Heat pumps are portrayed generally positively in Germany’s media landscape, according to new research, but have experienced periods of negative coverage over the past few years.
The research paper “Tracking the public perception of heat pumps: A sentiment analysis of German news articles,” available in the journal Energy and Buildings, explains that heat pumps have struggled to gain legitimacy in parts of the German public, with adoption remaining relatively low compared to other countries.
It says challenges impacting uptake were pronounced during public debates in early 2023 concerning Germany’s Gebäudeenergiegesetz (GEG), or heating law, a move designed to accelerate heat pump installations but which faced resistance from the public.
Researchers Sebastian Losacker and Lukas Kriesch, from the Justus Liebig University Giessen, used natural language processing techniques to analyze a dataset totaling 33,131 German news articles on heat pumps published between 2018 and 2023. This analysis allowed them to explore how residential heat pumps are framed in German public discourse and how major events, including debates around the GEG, relate to shifts in perception.
Their findings highlight that overall, heat pumps have enjoyed a generally more positive sentiment than the broader news landscape, indicating a positive portrayal. However, two significant decreases in mean sentiment were recorded, one following the cut in Russian gas supply during the summer of 2022 and a more drastic drop in early 2023 related to the heating law debate, when sentiment scores fell into the negative spectrum.
Losacker explained to pv magazine sentiment remained very negative for a few weeks. “During this period, most articles also focused on the heating law debate, and the overall number of articles increased sharply,” Losacker said.
He also stressed that the analysis helped to obtain a broader picture of how heat pumps were discussed in the mainstream media, rather than a measure of direct acceptance. “We therefore see this more as a proxy for public discourse than for individual acceptance,” he explained. “This is an important distinction when trying to understand the societal dimensions of the clean energy transition.”
Losacker added that one important takeaway from the research was that discourse is volatile and can change drastically in response to exogenous events.
“These may be political, but they may also be economic. Think, for example, of how the German PV industry lost its competitive advantage in the late 2000s due to increased competition from China. This likely also translated into more negative sentiment in PV-related news coverage at the time,” he said.
Losacker also pointed out that sentiment in heat pump-related articles improved once the heating law debate cooled down. “I think this may also translate into greater individual acceptance,” he continued. “As fossil energy becomes more expensive over time, and as awareness of the benefits of heat pumps continues to grow, I would expect acceptance of heat pumps to increase in the medium to long term. At the same time, the energy transition is a complex process, and developments are difficult to predict with certainty.”
Regression results featured in the paper highlight that sentiment values varied significantly across topics, with articles on the heating law debate, rising heat costs and heat pump thefts showing more negative sentiments and articles on district heating planning and heat pump adoptions receiving a more positive tone.
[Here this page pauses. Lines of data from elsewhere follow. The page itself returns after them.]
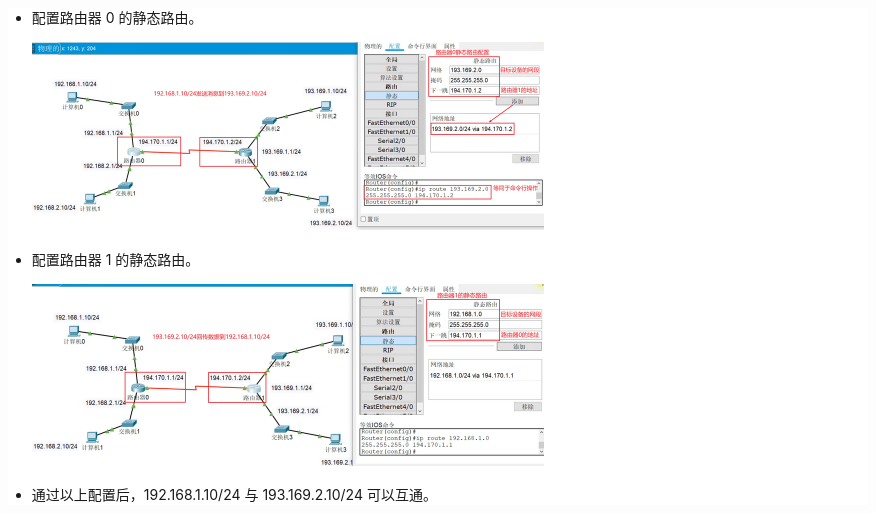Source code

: - 配置路由器 0 的静态路由。

  <img src="network-protocol/image-20230126003144688.png" alt="image-20230126003144688" style="zoom: 50%;" />

- 配置路由器 1 的静态路由。

  <img src="network-protocol/image-20230126003552207.png" alt="image-20230126003552207" style="zoom: 50%;" />

- 通过以上配置后，192.168.1.10/24 与 193.169.2.10/24 可以互通。
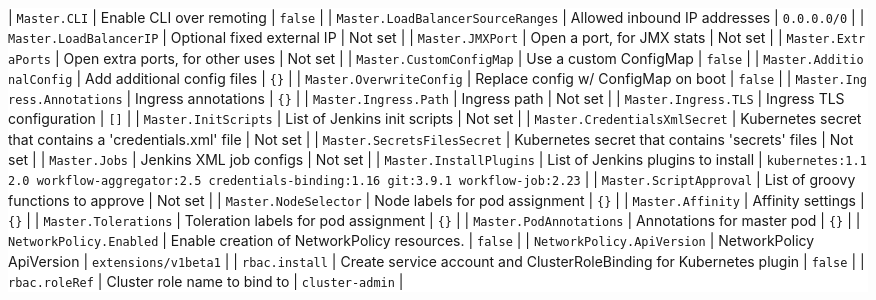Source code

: | `Master.CLI`                                        | Enable CLI over remoting                                                         | `false`                                                                                          |
| `Master.LoadBalancerSourceRanges`                   | Allowed inbound IP addresses                                                     | `0.0.0.0/0`                                                                                      |
| `Master.LoadBalancerIP`                             | Optional fixed external IP                                                       | Not set                                                                                          |
| `Master.JMXPort`                                    | Open a port, for JMX stats                                                       | Not set                                                                                          |
| `Master.ExtraPorts`                                 | Open extra ports, for other uses                                                 | Not set                                                                                          |
| `Master.CustomConfigMap`                            | Use a custom ConfigMap                                                           | `false`                                                                                          |
| `Master.AdditionalConfig`                           | Add additional config files                                                      | `{}`                                                                                             |
| `Master.OverwriteConfig`                            | Replace config w/ ConfigMap on boot                                              | `false`                                                                                          |
| `Master.Ingress.Annotations`                        | Ingress annotations                                                              | `{}`                                                                                             |
| `Master.Ingress.Path`                               | Ingress path                                                                     | Not set                                                                                          |
| `Master.Ingress.TLS`                                | Ingress TLS configuration                                                        | `[]`                                                                                             |
| `Master.InitScripts`                                | List of Jenkins init scripts                                                     | Not set                                                                                          |
| `Master.CredentialsXmlSecret`                       | Kubernetes secret that contains a 'credentials.xml' file                         | Not set                                                                                          |
| `Master.SecretsFilesSecret`                         | Kubernetes secret that contains 'secrets' files                                  | Not set                                                                                          |
| `Master.Jobs`                                       | Jenkins XML job configs                                                          | Not set                                                                                          |
| `Master.InstallPlugins`                             | List of Jenkins plugins to install                                               | `kubernetes:1.12.0 workflow-aggregator:2.5 credentials-binding:1.16 git:3.9.1 workflow-job:2.23` |
| `Master.ScriptApproval`                             | List of groovy functions to approve                                              | Not set                                                                                          |
| `Master.NodeSelector`                               | Node labels for pod assignment                                                   | `{}`                                                                                             |
| `Master.Affinity`                                   | Affinity settings                                                                | `{}`                                                                                             |
| `Master.Tolerations`                                | Toleration labels for pod assignment                                             | `{}`                                                                                             |
| `Master.PodAnnotations`                             | Annotations for master pod                                                       | `{}`                                                                                             |
| `NetworkPolicy.Enabled`                             | Enable creation of NetworkPolicy resources.                                      | `false`                                                                                          |
| `NetworkPolicy.ApiVersion`                          | NetworkPolicy ApiVersion                                                         | `extensions/v1beta1`                                                                             |
| `rbac.install`                                      | Create service account and ClusterRoleBinding for Kubernetes plugin              | `false`                                                                                          |
| `rbac.roleRef`                                      | Cluster role name to bind to                                                     | `cluster-admin`                                                                                  |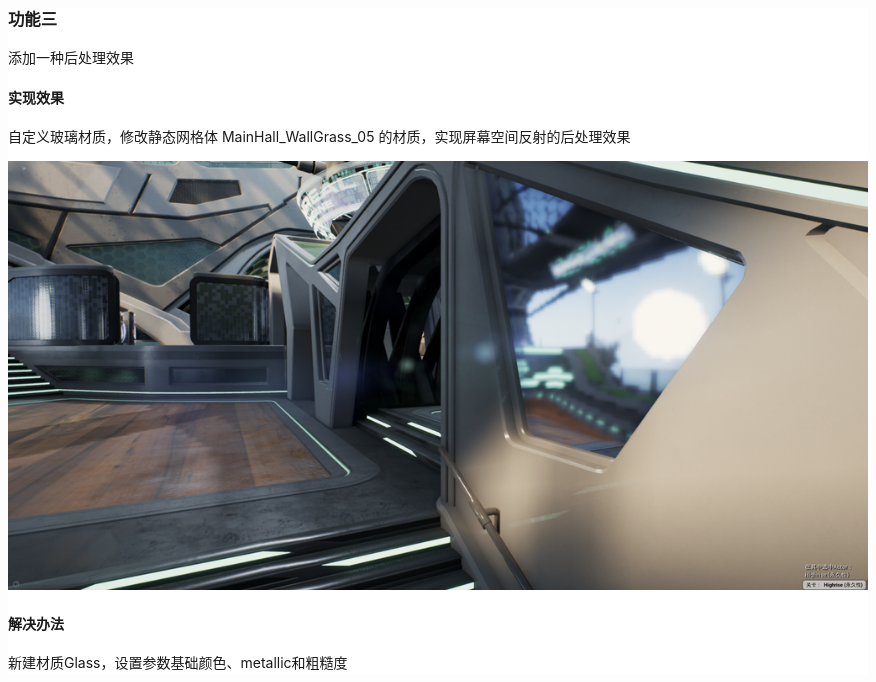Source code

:### 功能三

添加一种后处理效果

#### 实现效果

自定义玻璃材质，修改静态网格体 MainHall_WallGrass_05 的材质，实现屏幕空间反射的后处理效果

![](./src/玻璃效果.png)



#### 解决办法

新建材质Glass，设置参数基础颜色、metallic和粗糙度

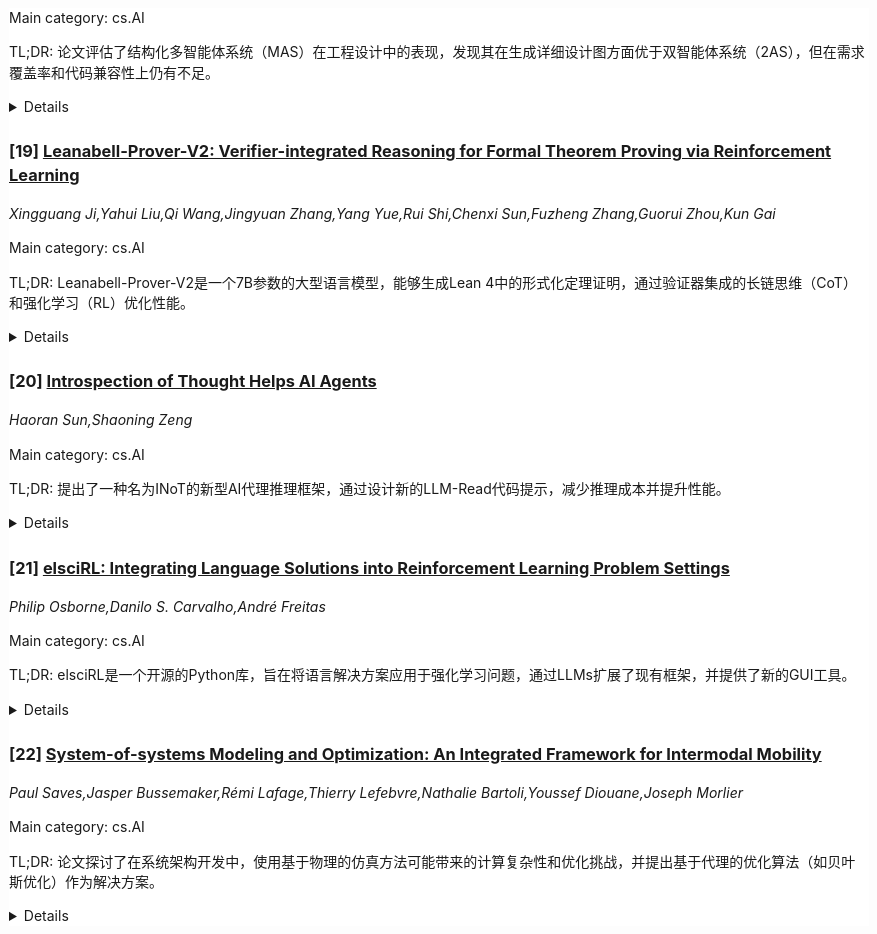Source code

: Main category: cs.AI

TL;DR: 论文评估了结构化多智能体系统（MAS）在工程设计中的表现，发现其在生成详细设计图方面优于双智能体系统（2AS），但在需求覆盖率和代码兼容性上仍有不足。


<details><summary>Details</summary></details>


### [19] [Leanabell-Prover-V2: Verifier-integrated Reasoning for Formal Theorem Proving via Reinforcement Learning](https://arxiv.org/abs/2507.08649)
*Xingguang Ji,Yahui Liu,Qi Wang,Jingyuan Zhang,Yang Yue,Rui Shi,Chenxi Sun,Fuzheng Zhang,Guorui Zhou,Kun Gai*

Main category: cs.AI

TL;DR: Leanabell-Prover-V2是一个7B参数的大型语言模型，能够生成Lean 4中的形式化定理证明，通过验证器集成的长链思维（CoT）和强化学习（RL）优化性能。


<details><summary>Details</summary></details>


### [20] [Introspection of Thought Helps AI Agents](https://arxiv.org/abs/2507.08664)
*Haoran Sun,Shaoning Zeng*

Main category: cs.AI

TL;DR: 提出了一种名为INoT的新型AI代理推理框架，通过设计新的LLM-Read代码提示，减少推理成本并提升性能。


<details><summary>Details</summary></details>


### [21] [elsciRL: Integrating Language Solutions into Reinforcement Learning Problem Settings](https://arxiv.org/abs/2507.08705)
*Philip Osborne,Danilo S. Carvalho,André Freitas*

Main category: cs.AI

TL;DR: elsciRL是一个开源的Python库，旨在将语言解决方案应用于强化学习问题，通过LLMs扩展了现有框架，并提供了新的GUI工具。


<details><summary>Details</summary></details>


### [22] [System-of-systems Modeling and Optimization: An Integrated Framework for Intermodal Mobility](https://arxiv.org/abs/2507.08715)
*Paul Saves,Jasper Bussemaker,Rémi Lafage,Thierry Lefebvre,Nathalie Bartoli,Youssef Diouane,Joseph Morlier*

Main category: cs.AI

TL;DR: 论文探讨了在系统架构开发中，使用基于物理的仿真方法可能带来的计算复杂性和优化挑战，并提出基于代理的优化算法（如贝叶斯优化）作为解决方案。


<details><summary>Details</summary></details>

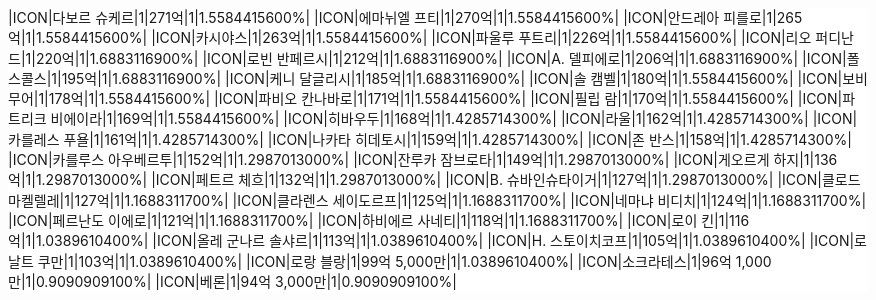 |ICON|다보르 슈케르|1|271억|1|1.5584415600%|
|ICON|에마뉘엘 프티|1|270억|1|1.5584415600%|
|ICON|안드레아 피를로|1|265억|1|1.5584415600%|
|ICON|카시야스|1|263억|1|1.5584415600%|
|ICON|파울루 푸트리|1|226억|1|1.5584415600%|
|ICON|리오 퍼디난드|1|220억|1|1.6883116900%|
|ICON|로빈 반페르시|1|212억|1|1.6883116900%|
|ICON|A. 델피에로|1|206억|1|1.6883116900%|
|ICON|폴 스콜스|1|195억|1|1.6883116900%|
|ICON|케니 달글리시|1|185억|1|1.6883116900%|
|ICON|솔 캠벨|1|180억|1|1.5584415600%|
|ICON|보비 무어|1|178억|1|1.5584415600%|
|ICON|파비오 칸나바로|1|171억|1|1.5584415600%|
|ICON|필립 람|1|170억|1|1.5584415600%|
|ICON|파트리크 비에이라|1|169억|1|1.5584415600%|
|ICON|히바우두|1|168억|1|1.4285714300%|
|ICON|라울|1|162억|1|1.4285714300%|
|ICON|카를레스 푸욜|1|161억|1|1.4285714300%|
|ICON|나카타 히데토시|1|159억|1|1.4285714300%|
|ICON|존 반스|1|158억|1|1.4285714300%|
|ICON|카를루스 아우베르투|1|152억|1|1.2987013000%|
|ICON|잔루카 잠브로타|1|149억|1|1.2987013000%|
|ICON|게오르게 하지|1|136억|1|1.2987013000%|
|ICON|페트르 체흐|1|132억|1|1.2987013000%|
|ICON|B. 슈바인슈타이거|1|127억|1|1.2987013000%|
|ICON|클로드 마켈렐레|1|127억|1|1.1688311700%|
|ICON|클라렌스 세이도르프|1|125억|1|1.1688311700%|
|ICON|네마냐 비디치|1|124억|1|1.1688311700%|
|ICON|페르난도 이에로|1|121억|1|1.1688311700%|
|ICON|하비에르 사네티|1|118억|1|1.1688311700%|
|ICON|로이 킨|1|116억|1|1.0389610400%|
|ICON|올레 군나르 솔샤르|1|113억|1|1.0389610400%|
|ICON|H. 스토이치코프|1|105억|1|1.0389610400%|
|ICON|로날트 쿠만|1|103억|1|1.0389610400%|
|ICON|로랑 블랑|1|99억 5,000만|1|1.0389610400%|
|ICON|소크라테스|1|96억 1,000만|1|0.9090909100%|
|ICON|베론|1|94억 3,000만|1|0.9090909100%|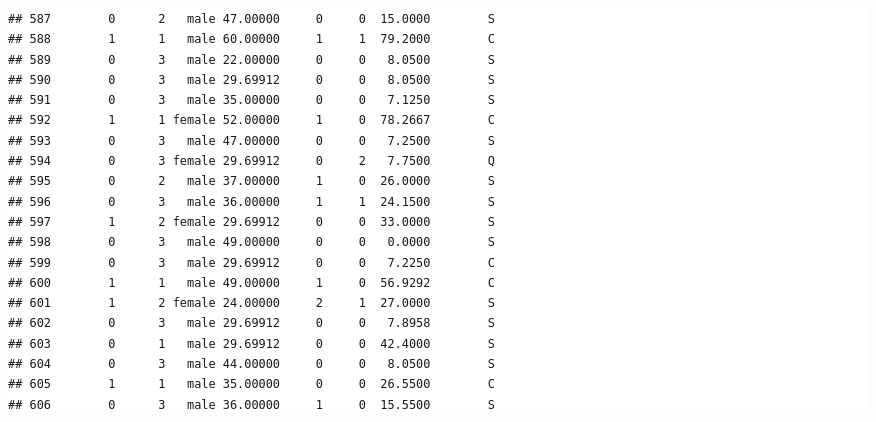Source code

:     ## 587        0      2   male 47.00000     0     0  15.0000        S
    ## 588        1      1   male 60.00000     1     1  79.2000        C
    ## 589        0      3   male 22.00000     0     0   8.0500        S
    ## 590        0      3   male 29.69912     0     0   8.0500        S
    ## 591        0      3   male 35.00000     0     0   7.1250        S
    ## 592        1      1 female 52.00000     1     0  78.2667        C
    ## 593        0      3   male 47.00000     0     0   7.2500        S
    ## 594        0      3 female 29.69912     0     2   7.7500        Q
    ## 595        0      2   male 37.00000     1     0  26.0000        S
    ## 596        0      3   male 36.00000     1     1  24.1500        S
    ## 597        1      2 female 29.69912     0     0  33.0000        S
    ## 598        0      3   male 49.00000     0     0   0.0000        S
    ## 599        0      3   male 29.69912     0     0   7.2250        C
    ## 600        1      1   male 49.00000     1     0  56.9292        C
    ## 601        1      2 female 24.00000     2     1  27.0000        S
    ## 602        0      3   male 29.69912     0     0   7.8958        S
    ## 603        0      1   male 29.69912     0     0  42.4000        S
    ## 604        0      3   male 44.00000     0     0   8.0500        S
    ## 605        1      1   male 35.00000     0     0  26.5500        C
    ## 606        0      3   male 36.00000     1     0  15.5500        S
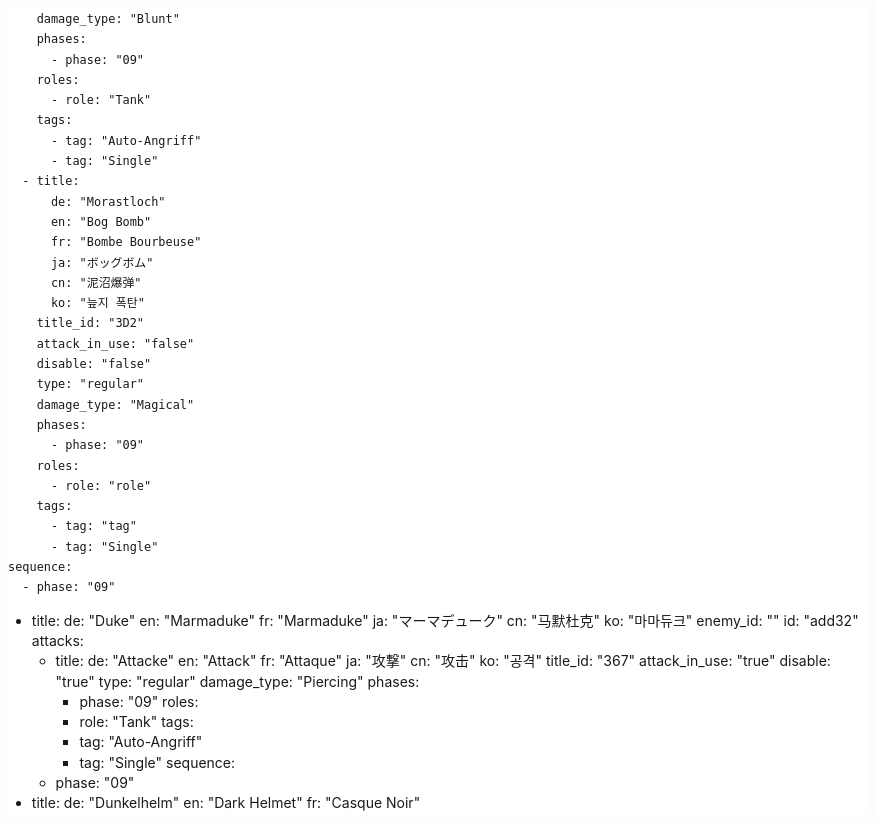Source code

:         damage_type: "Blunt"
        phases:
          - phase: "09"
        roles:
          - role: "Tank"
        tags:
          - tag: "Auto-Angriff"
          - tag: "Single"
      - title:
          de: "Morastloch"
          en: "Bog Bomb"
          fr: "Bombe Bourbeuse"
          ja: "ボッグボム"
          cn: "泥沼爆弹"
          ko: "늪지 폭탄"
        title_id: "3D2"
        attack_in_use: "false"
        disable: "false"
        type: "regular"
        damage_type: "Magical"
        phases:
          - phase: "09"
        roles:
          - role: "role"
        tags:
          - tag: "tag"
          - tag: "Single"
    sequence:
      - phase: "09"
  - title:
      de: "Duke"
      en: "Marmaduke"
      fr: "Marmaduke"
      ja: "マーマデューク"
      cn: "马默杜克"
      ko: "마마듀크"
    enemy_id: ""
    id: "add32"
    attacks:
      - title:
          de: "Attacke"
          en: "Attack"
          fr: "Attaque"
          ja: "攻撃"
          cn: "攻击"
          ko: "공격"
        title_id: "367"
        attack_in_use: "true"
        disable: "true"
        type: "regular"
        damage_type: "Piercing"
        phases:
          - phase: "09"
        roles:
          - role: "Tank"
        tags:
          - tag: "Auto-Angriff"
          - tag: "Single"
    sequence:
      - phase: "09"
  - title:
      de: "Dunkelhelm"
      en: "Dark Helmet"
      fr: "Casque Noir"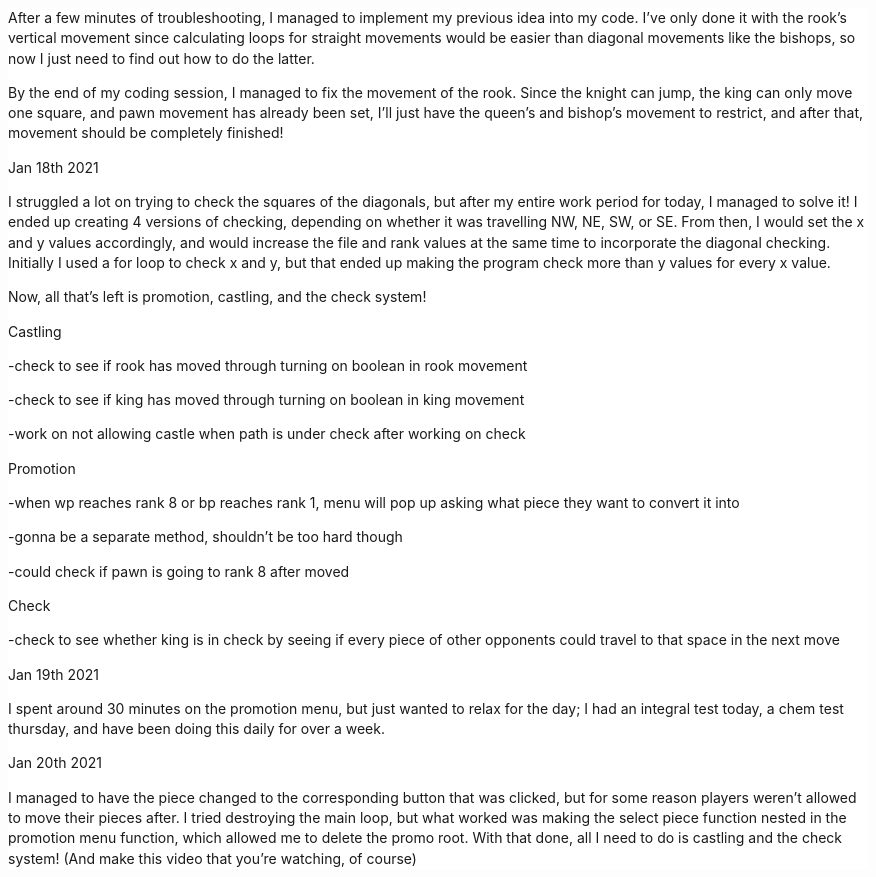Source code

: After a few minutes of troubleshooting, I managed to implement my previous idea into my code. I’ve only done it with the rook’s vertical movement since calculating loops for straight movements would be easier than diagonal movements like the bishops, so now I just need to find out how to do the latter.

  

By the end of my coding session, I managed to fix the movement of the rook. Since the knight can jump, the king can only move one square, and pawn movement has already been set, I’ll just have the queen’s and bishop’s movement to restrict, and after that, movement should be completely finished!

  

Jan 18th 2021

I struggled a lot on trying to check the squares of the diagonals, but after my entire work period for today, I managed to solve it! I ended up creating 4 versions of checking, depending on whether it was travelling NW, NE, SW, or SE. From then, I would set the x and y values accordingly, and would increase the file and rank values at the same time to incorporate the diagonal checking. Initially I used a for loop to check x and y, but that ended up making the program check more than y values for every x value.

  

Now, all that’s left is promotion, castling, and the check system!

  

Castling

\-check to see if rook has moved through turning on boolean in rook movement

\-check to see if king has moved through turning on boolean in king movement

\-work on not allowing castle when path is under check after working on check

  

Promotion

\-when wp reaches rank 8 or bp reaches rank 1, menu will pop up asking what piece they want to convert it into

\-gonna be a separate method, shouldn’t be too hard though

\-could check if pawn is going to rank 8 after moved

  

Check

\-check to see whether king is in check by seeing if every piece of other opponents could travel to that space in the next move

  

Jan 19th 2021

I spent around 30 minutes on the promotion menu, but just wanted to relax for the day; I had an integral test today, a chem test thursday, and have been doing this daily for over a week.

  

Jan 20th 2021

I managed to have the piece changed to the corresponding button that was clicked, but for some reason players weren’t allowed to move their pieces after. I tried destroying the main loop, but what worked was making the select piece function nested in the promotion menu function, which allowed me to delete the promo root. With that done, all I need to do is castling and the check system! (And make this video that you’re watching, of course)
“From a practical perspective, our results underline that the public framing of heat pumps is neither uniform nor stable. It differs strongly by topic and can shift quickly in response to major policy debates and energy-related events,” the research paper states. “This suggests that policymakers and practitioners should not only focus on deployment targets and subsidy design, but also pay close attention to how policy changes are communicated and contested in the public sphere.”
In the research paper’s conclusion, Losacker and Kriesch add that their study demonstrates the value of scalable, text-as-data approaches for monitoring acceptance-relevant discourse around green technologies. “In principle, the analysis could be repeated for other clean energy technologies, such as PV, wind energy, or more niche technologies like carbon capture,” Losacker told pv magazine. “If we looked at another technology, the findings would probably be quite different, both in terms of sentiment dynamics and dominant topics.”
Losacker referred to the energy transition as a highly politicised topic strongly shaped by ideology, both among those who support heat pumps and those who try to block their adoption. “If we look at the technical facts, the ideological positions of those opposing the transition to heat pumps are often less well informed and do not adequately reflect the actual benefits of the technology,” he said. “But again, technology is always socially constructed. This means that, as a society, to understand the energy transition, we cannot completely separate a technology from its societal embeddedness.”